Through a fog of her thoughts, she heard his quill pen occasionally scratch “Henry Rex” even as he had on that impassioned love letter. Henry Rex of England impassioned, passionate. Then why don’t I feel that way? she wondered, with one foot on the hazy edge of dreamy unreality.

She was full of his seed now as she was almost every night, and what would become of her if she conceived a child?
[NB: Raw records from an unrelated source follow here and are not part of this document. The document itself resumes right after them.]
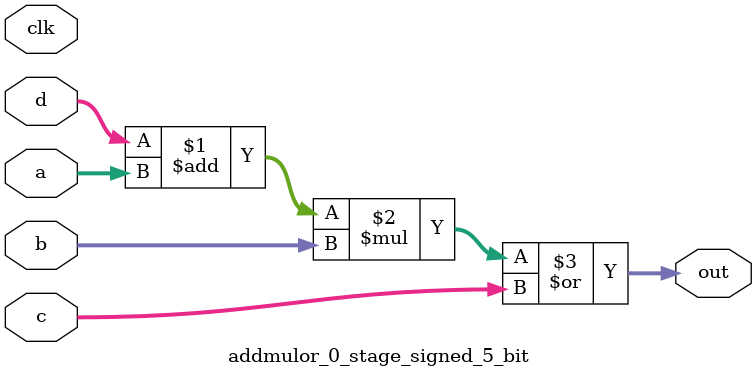
<source format=sv>
(* use_dsp = "yes" *) module addmulor_0_stage_signed_5_bit(
	input signed [4:0] a,
	input signed [4:0] b,
	input signed [4:0] c,
	input signed [4:0] d,
	output [4:0] out,
	input clk);

	assign out = ((d + a) * b) | c;
endmodule

</source>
But she never had all those times with Francois, that one terrible night with Lautrec, and now with Henry.

Proud, so proud, these kings. Never admitting they could be wrong except in little things, always having to be masterful and in charge. A paper rustled somewhere on the fringe of her thoughts, and a chair scraped back. Maybe he was coming to bed again. He had never before done work in the middle of the night.

She drifted softly, silently through the sweet-smelling rose gardens of Greenwich, or was it Hever? No, she must be at court, for everyone stood about shooting arrows at one another, laughing cruelly when someone was pierced. The king was laughing too, drawing his strong bow at everyone, and then she saw her father shooting his full brace of arrows from a never-empty quiver.

Arrows flew at her from everywhere—the air was black with them, and she was afraid. But none hit her.

Then she saw Staff by the tree, his arrows like his eyes. He raised his bow directly at her; she held up her arms and tried to scream but no sound came. She tried to run, but her feet were as heavy as lead.

His arrow whirred at her; she saw it coming and to her own amazement, she moved to meet it. It pierced her sweetly, deeply, and a rolling wave of rapture beat in her like coursing blood. Staff’s arrow penetrated her very soul and brought a note she now held in her trembling hands: I love you desperately and eternally. She looked up in amazement, but he had turned and was walking away.